FORT FRANCES – Imagine yourself on a dog sled with a team of hard-working canines in front of you and snowy winter environment all around you.
You’ll get a chance to do that and more, virtually, next week as the Fort Frances Museum and Cultural Centre hosts Science North’s travelling Indigenous Ingenuity exhibition from March 25 to April 12.
The exhibition also includes simulated deer hunting by bow and arrow, wild rice harvesting, igloo building and much more.
“Fort Frances will be our 15th stop on the tour,” Sarah Chisnell, Science North’s director of education, said Monday from Toronto, where she’s attending a science education conference.
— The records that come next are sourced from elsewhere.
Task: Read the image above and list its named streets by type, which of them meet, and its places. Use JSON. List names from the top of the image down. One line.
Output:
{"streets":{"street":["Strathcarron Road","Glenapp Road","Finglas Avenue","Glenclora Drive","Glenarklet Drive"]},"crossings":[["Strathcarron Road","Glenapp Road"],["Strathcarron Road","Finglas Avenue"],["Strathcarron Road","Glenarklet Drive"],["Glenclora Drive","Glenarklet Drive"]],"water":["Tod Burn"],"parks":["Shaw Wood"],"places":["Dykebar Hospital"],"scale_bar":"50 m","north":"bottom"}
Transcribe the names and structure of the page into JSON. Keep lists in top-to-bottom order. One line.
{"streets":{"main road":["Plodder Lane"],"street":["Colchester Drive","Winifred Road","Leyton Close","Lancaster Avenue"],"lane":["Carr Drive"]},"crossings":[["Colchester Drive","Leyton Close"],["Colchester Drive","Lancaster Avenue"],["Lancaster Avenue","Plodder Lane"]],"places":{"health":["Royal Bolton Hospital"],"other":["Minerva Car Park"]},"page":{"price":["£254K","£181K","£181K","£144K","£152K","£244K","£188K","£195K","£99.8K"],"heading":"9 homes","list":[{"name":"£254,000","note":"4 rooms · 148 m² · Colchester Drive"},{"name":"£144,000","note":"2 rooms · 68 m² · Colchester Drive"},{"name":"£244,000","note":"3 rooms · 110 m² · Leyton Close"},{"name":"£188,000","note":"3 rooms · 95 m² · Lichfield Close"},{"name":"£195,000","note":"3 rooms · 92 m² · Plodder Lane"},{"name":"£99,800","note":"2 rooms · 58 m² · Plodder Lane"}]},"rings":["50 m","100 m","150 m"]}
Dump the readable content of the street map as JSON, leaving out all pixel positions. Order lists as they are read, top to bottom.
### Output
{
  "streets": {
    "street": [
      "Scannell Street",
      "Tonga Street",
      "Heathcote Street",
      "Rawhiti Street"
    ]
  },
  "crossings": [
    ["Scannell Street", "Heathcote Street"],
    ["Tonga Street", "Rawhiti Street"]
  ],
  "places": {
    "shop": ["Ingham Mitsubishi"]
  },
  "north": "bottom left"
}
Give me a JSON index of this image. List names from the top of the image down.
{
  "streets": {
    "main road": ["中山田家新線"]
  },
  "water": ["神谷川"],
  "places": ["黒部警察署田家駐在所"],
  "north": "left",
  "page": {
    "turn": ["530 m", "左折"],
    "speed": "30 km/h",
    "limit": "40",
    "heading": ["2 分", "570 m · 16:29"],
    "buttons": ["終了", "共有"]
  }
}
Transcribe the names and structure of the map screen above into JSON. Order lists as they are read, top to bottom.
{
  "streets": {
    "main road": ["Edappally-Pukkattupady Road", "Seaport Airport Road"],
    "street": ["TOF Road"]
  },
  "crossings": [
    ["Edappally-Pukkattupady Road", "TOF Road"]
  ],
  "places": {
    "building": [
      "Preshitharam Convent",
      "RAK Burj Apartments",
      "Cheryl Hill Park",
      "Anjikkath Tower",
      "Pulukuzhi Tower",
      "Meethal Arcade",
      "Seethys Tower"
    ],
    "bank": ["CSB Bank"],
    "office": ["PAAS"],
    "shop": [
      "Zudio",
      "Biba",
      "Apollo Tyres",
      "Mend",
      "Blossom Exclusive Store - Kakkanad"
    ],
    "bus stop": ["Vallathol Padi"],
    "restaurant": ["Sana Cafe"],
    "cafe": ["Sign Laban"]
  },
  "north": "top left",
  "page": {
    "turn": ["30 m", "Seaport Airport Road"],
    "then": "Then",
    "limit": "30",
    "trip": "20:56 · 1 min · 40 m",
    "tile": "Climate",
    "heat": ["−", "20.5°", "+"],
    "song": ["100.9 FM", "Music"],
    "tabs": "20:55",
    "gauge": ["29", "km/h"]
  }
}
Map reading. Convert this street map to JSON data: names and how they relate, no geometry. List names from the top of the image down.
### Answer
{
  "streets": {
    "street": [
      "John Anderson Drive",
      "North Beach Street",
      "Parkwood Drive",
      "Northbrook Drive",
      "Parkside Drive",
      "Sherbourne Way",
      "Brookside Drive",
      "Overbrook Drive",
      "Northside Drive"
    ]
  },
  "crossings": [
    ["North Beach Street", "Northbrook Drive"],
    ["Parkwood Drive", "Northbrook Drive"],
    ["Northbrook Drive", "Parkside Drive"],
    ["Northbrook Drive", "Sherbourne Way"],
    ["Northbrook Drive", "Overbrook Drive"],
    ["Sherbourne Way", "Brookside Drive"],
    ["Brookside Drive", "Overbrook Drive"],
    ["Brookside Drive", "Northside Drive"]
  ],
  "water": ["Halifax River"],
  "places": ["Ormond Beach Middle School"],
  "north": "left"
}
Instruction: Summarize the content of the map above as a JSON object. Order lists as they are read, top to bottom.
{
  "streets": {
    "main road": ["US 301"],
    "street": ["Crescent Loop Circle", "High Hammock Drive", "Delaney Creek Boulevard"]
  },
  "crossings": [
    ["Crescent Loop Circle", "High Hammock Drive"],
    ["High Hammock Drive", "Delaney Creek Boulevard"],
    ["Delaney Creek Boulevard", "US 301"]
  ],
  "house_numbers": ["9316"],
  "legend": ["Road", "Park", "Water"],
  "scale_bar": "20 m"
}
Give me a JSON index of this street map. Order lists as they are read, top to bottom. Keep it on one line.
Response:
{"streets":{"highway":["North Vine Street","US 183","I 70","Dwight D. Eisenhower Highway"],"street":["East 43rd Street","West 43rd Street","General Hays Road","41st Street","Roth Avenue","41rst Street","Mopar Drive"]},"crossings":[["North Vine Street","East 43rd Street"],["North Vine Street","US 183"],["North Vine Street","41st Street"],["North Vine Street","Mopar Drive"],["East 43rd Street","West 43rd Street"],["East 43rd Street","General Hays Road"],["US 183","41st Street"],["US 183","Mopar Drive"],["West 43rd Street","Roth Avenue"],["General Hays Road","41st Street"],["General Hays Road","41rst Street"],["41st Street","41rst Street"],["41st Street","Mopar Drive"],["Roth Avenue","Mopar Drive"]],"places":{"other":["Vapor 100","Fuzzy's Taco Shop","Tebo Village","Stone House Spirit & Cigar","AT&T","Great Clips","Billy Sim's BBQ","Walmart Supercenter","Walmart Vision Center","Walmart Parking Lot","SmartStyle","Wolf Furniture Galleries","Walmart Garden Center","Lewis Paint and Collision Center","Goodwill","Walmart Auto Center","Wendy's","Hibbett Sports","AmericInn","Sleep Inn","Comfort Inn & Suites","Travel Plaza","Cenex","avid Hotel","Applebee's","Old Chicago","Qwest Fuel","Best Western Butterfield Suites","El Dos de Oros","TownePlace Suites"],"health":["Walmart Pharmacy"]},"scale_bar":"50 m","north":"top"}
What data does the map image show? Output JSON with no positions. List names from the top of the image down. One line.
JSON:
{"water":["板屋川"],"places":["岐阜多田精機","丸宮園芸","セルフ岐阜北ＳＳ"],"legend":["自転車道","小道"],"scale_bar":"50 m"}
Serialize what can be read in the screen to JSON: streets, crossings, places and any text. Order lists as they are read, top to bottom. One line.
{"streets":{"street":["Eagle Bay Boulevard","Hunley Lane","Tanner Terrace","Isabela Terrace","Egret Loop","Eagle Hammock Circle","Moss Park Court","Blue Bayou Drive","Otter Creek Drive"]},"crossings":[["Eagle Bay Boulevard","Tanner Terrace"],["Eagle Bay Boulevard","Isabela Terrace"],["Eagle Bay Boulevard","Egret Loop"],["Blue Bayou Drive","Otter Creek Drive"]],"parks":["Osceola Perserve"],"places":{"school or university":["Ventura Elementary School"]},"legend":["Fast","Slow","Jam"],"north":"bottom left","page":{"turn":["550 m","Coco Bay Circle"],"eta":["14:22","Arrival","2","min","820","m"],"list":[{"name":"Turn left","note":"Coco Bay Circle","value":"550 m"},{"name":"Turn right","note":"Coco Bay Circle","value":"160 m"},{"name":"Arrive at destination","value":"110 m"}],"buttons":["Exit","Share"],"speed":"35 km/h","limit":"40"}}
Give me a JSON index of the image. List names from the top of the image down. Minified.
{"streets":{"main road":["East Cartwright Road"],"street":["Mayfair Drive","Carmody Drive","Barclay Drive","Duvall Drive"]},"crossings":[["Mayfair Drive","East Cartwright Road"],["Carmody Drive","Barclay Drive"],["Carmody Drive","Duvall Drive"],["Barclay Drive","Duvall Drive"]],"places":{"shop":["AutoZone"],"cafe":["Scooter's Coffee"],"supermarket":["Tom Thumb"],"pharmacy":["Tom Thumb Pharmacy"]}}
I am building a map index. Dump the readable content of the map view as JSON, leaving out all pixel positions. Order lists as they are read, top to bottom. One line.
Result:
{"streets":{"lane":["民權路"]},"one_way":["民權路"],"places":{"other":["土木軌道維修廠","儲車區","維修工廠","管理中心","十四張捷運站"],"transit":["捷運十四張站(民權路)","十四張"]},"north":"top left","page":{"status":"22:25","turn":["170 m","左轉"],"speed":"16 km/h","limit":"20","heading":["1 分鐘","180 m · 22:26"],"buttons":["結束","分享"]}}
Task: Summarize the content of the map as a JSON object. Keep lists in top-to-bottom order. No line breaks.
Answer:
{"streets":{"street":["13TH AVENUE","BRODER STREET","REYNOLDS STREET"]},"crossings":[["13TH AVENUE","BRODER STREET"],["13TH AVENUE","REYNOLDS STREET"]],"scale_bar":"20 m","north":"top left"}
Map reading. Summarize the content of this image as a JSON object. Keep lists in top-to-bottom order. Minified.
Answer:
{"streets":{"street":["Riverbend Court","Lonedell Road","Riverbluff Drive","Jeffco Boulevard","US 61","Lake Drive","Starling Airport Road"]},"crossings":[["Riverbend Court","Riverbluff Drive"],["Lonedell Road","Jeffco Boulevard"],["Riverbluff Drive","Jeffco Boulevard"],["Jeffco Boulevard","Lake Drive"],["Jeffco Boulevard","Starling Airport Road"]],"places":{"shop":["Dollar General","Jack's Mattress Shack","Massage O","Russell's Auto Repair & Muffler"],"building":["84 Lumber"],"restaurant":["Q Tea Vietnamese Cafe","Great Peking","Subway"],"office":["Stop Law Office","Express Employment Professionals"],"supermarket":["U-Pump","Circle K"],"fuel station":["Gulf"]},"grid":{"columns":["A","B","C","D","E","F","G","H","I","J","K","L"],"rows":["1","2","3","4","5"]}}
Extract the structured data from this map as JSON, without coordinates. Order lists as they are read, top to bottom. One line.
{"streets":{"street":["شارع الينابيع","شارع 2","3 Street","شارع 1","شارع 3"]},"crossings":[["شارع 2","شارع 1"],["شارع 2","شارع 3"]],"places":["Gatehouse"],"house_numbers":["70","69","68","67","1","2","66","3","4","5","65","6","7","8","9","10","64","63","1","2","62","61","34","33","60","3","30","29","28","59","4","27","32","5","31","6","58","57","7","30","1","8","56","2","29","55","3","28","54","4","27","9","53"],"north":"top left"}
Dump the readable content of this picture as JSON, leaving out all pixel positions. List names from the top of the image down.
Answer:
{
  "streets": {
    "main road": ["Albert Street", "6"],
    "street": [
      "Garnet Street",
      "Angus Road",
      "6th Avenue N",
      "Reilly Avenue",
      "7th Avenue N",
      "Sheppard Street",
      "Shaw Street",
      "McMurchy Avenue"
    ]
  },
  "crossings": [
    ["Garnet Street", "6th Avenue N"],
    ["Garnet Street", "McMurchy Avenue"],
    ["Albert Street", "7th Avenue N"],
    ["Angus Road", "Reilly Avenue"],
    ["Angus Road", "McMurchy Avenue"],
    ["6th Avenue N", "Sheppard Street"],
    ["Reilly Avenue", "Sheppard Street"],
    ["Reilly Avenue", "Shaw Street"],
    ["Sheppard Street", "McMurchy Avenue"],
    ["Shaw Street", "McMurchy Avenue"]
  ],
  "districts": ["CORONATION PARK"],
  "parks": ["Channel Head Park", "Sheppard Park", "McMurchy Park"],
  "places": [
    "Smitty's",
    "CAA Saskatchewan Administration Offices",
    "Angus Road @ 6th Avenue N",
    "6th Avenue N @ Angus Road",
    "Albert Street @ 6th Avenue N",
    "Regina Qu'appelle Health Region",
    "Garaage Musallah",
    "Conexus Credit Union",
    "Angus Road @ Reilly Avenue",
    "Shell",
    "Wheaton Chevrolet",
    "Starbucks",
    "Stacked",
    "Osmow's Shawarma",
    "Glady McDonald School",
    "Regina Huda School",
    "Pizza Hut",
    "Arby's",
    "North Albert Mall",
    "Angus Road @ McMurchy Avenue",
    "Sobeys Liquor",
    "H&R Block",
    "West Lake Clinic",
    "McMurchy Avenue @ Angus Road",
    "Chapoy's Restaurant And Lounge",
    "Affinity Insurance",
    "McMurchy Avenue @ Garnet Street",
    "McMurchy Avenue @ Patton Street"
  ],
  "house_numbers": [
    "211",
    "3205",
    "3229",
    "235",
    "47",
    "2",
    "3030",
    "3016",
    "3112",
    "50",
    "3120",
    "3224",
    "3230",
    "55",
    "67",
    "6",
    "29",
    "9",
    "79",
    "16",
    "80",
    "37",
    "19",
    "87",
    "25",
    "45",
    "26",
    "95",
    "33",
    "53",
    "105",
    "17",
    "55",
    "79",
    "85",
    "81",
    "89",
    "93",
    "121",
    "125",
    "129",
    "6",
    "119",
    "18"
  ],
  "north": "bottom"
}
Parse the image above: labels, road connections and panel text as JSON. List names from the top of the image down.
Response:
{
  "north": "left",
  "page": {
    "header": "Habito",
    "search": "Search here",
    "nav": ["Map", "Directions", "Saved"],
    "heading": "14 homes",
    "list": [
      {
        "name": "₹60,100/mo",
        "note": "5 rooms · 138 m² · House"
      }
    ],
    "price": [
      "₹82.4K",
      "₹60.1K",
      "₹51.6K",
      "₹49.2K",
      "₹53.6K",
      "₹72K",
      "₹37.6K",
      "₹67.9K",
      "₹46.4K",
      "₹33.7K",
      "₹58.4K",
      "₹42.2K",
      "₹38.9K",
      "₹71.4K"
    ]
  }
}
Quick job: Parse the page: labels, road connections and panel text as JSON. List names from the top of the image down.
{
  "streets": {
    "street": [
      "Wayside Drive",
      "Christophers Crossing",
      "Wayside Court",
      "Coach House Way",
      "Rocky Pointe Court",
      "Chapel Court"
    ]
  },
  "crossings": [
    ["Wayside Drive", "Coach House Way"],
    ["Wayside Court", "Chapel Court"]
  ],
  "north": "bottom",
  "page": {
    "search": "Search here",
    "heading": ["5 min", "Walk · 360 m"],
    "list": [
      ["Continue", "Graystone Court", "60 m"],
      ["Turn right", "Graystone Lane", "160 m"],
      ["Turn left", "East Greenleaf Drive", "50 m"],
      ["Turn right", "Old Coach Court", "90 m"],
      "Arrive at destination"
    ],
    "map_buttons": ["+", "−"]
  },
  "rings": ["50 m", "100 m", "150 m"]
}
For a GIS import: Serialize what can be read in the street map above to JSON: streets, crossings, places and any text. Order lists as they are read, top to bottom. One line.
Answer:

“We’ve had great connections with communities across Northern Ontario with Indigenous Ingenuity: Timeless Inventions,” she added.
“Folks from all over are getting to see this in their community,” she said. “It comes with ‘bluecoats’ (science educators) that are engaging in the experience and are able to interact with visitors when they come to see it.
“We’ve had some great host partners, the Fort Frances Museum and Cultural Centre is our next partner and we’re thrilled to be working with them.”
Science North also has “some great school programs,” she said. “Schools and classrooms have been able to visit the exhibit and engage with not only the exhibit itself but some supplementary school programming that goes along with it.”
Science North’s website says Indigenous Ingenuity: Timeless Inventions “presents a clever and novel mix of science and culture intended to stir a sense of pride among First Nation, Inuit and Métis communities and celebrate the diversity, interconnectedness and resourceful ways of knowing and being that Indigenous knowledge and innovations provide in the global community.”
The exhibition, presented by Science North and Indigenous Tourism Ontario, has previously been in Kenora and Red Lake and many other cities and towns in Ontario’s North since launching in September 2022, and is scheduled to hit Atikokan and Dryden later this spring.
Chisnell said Indigenous Ingenuity has its roots in “a much larger, 500-square-metre experience from the Montreal Science Centre.”
Science North adopted “a portion of that” to fit a “tour-size format for Northern Ontario, and we’ve added new content inclusive of Northern Ontario,” she said.
This celebration of Indigenous knowledge and culture has been popular wherever it’s been, Chisnell said.
Samantha Manty, the Fort Frances museum’s program director, said she and the museum’s curator Danielle Marshall “hopped on” the opportunity to work with Science North.
“I’ve worked with them in the past with my prior job at the Fort Frances Public Library, and Science North – they’re just amazing. They get people out, they get them learning, exploring, wondering,” Manty said.
The exhibition’s theme is well suited to Fort Frances and surrounding communities, she remarked.
“It’s an opportunity to bring people into the museum, knowing that we’re a part of the community and that we want to bring in things that our community and our surrounding communities will really enjoy. So it’s a great opportunity.”
Admission to Indigenous Ingenuity is by donation. It will be open from 9 a.m. to 4 p.m. on Monday, Tuesday, Thursday and Friday, with the last entry at 3 p.m., and from 10 a.m. to 6 p.m. (last entry at 5 p.m.) on Wednesday.